BELGİN ABLA
Bugün Belgin Abla öldü. Siz diyeceksiniz ki o kim? Memoli'yi unutmanıza gücenirim. Flütle yılan hikâyesi çalsam da mı kurtaramayız? Köylü güzeli yalnız kaldı, köyüne döndü dostlar. Herkesin böyle tutunduğu birileri vardır. Sonra da yapamayacağını anlayıp başladığı yere döndüğü bir eşiği... Ben böyle kaç eşik atlıyorum. Tıpkı o Tolga Abi ve Hugo oyunundaki çivileri atlayan karınca gibi. Beni hayata bağlayan şeyler göğe yakın şeyler oluyor. Ne ilginç. İnsan bağlanmayı topraktan gelecek sanıyor halbuki. Sanki aklımın içinde bir şeyler otobüste ayakta gidiyor da başımı kaldırdığımda fren yapmış şöfor gibi her şey bir anda sarsılıyor. Bu sarsılma korkutmuyor, uykumdan uyandırıp daha dikkatli ve yaşamayı istediğime uyanış gibi ferahlatıyor. Bu hafta gönlümüzde, göğümüzde neler yılan hikâyesine döndü biraz bahsedelim.
Üç kitaba başladım, üçü de sarmadı, bıraktım. Hayat, kötü kitapları okumak için çok kısa. Keşke bu fikirlere, insan ilişkilerinde de sahip çıksak. Hayat kötü kitapta bir şey öğretmiyor ama insanda öğretmeden bırakmıyor. Dışarıdan olmaman gereken insanı izlediğinde daha iyi olduruyorsun. Filmler izledim bir iyi bir kötü. Hanemiz orada nötr. Hiç müzik keşfetmedim. On dokuz saatlik bir kitabı dinlemeye başladım. Harika gidiyor. Sırf dinleyeceğim diye kıyafetleri, takı dolabını, çorapları düzenledim. Elbisemi terziye verdim, yapamadı. İş başa düşünce düşündüm. Bir çözüm bulunca bir cesaret geldi. Yarım kalan pantolon ve hiç dikilmemiş bir kumaşım vardı. Onları diktim. Artık kusurları bol bir pantolon ve eteğim var. Ama ben yaptım ya savaşta ve kıtlıkta bir şey olursa evi geçindirebilirim hissi oluşuyor. Tıpkı Anadolu kadını gibi değil de Rus köylüsü gibi. Çünkü bilirsiniz ki savaşta Anadolu kadını da savaştadır. Kıtlıkta diye bir şey yok çünkü bir kadın anneyse sanki hep kıtlıkta gibi yemez, çocuklara bırakır. Bu pazar anneler günüydü bu arada. Ben anne değilim.

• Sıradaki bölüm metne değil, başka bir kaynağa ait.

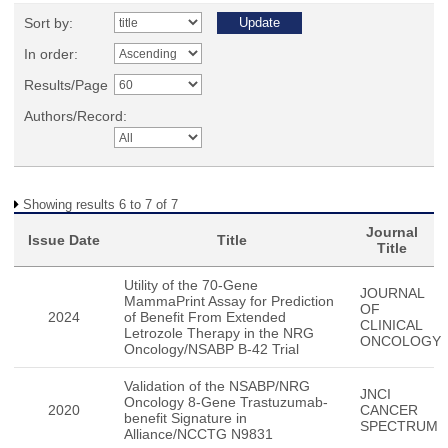
Sort by:
In order:
Results/Page
Authors/Record:
Showing results 6 to 7 of 7
Journal
Issue Date
Title
Title
Utility of the 70-Gene
JOURNAL
MammaPrint Assay for Prediction
OF
2024
of Benefit From Extended
CLINICAL
Letrozole Therapy in the NRG
ONCOLOGY
Oncology/NSABP B-42 Trial
Validation of the NSABP/NRG
JNCI
Oncology 8-Gene Trastuzumab-
2020
CANCER
benefit Signature in
SPECTRUM
Alliance/NCCTG N9831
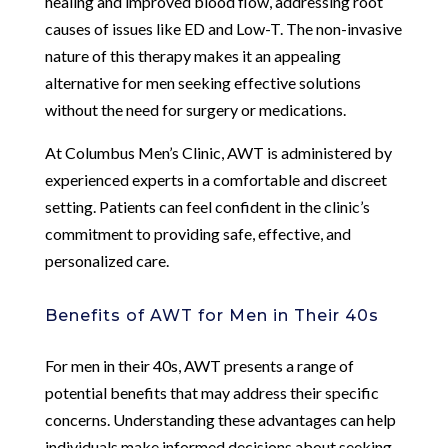
healing and improved blood flow, addressing root
causes of issues like ED and Low-T. The non-invasive
nature of this therapy makes it an appealing
alternative for men seeking effective solutions
without the need for surgery or medications.
At Columbus Men’s Clinic, AWT is administered by
experienced experts in a comfortable and discreet
setting. Patients can feel confident in the clinic’s
commitment to providing safe, effective, and
personalized care.
Benefits of AWT for Men in Their 40s
For men in their 40s, AWT presents a range of
potential benefits that may address their specific
concerns. Understanding these advantages can help
individuals make informed decisions about seeking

Kutlayan güzel birkaç öğrencim vardı. Bana kalsa ben onların anneleri gibi olamam ama anneleri uyumak istediklerinde yanlarında rahatça gözlerini daldıracakları kişiyim. Öğretmen biraz da annedir. Kalbimiz doğuruyor ama rahim olmadığı için anne kabul edilmiyoruz. Öğretmenin öğretmen bile kabul edilmediği yerlerde anne kabul edilmesi biraz hayal ürünü. Gerçekte, ölüyoruz beş kurşunla. Eylem yaptık bu yüzden, karalar bağladık. Kara tahtaların olduğu zamanlarda öğrencilerin beyaz yakaları vardı, tertemiz. Beyaz tahtalar çağındayız, öğrencilere öğretemediklerimiz yakamızda karanfil oluyor. Bu cenazelerde ölüler mi diriler mi yıkanıyor? Bilmiyoruz. O sırada benim koyunlar da yıkanıyor herhalde, uykularımda hep göl ve deniz görüp tam hatırlayamadığım sabah beşlerinde, sekizlerinde uyanıyorum. Tatillerde erken kalkmak, yaşlılara yakışan " bir daha ne zaman göreceğim güneşin doğuşunu " telaşı değil mi? Ben niye pazar sabahları sekizde uyanıp, pencereyi açıp hayat yaşamaya hazır mı diye bakıyorum? Aslında seviyorum. Yoldan kimsenin geçmediği, elektrik tellerinde kuşların gözlerinin kapalı olduğu, birkaç ağaç hışırtısının meydan okuduğu zamanları. Çöpü karıştıranlar daha rahat, kediler yolun ortasında, trafik ışıkları sek sek oynar gibi atlıyor arasında. Çay suyu saatini bekliyor, terlikler temkinli, tüylerin hafif ürpertili, yaşamak yavaş yavaş başlıyor.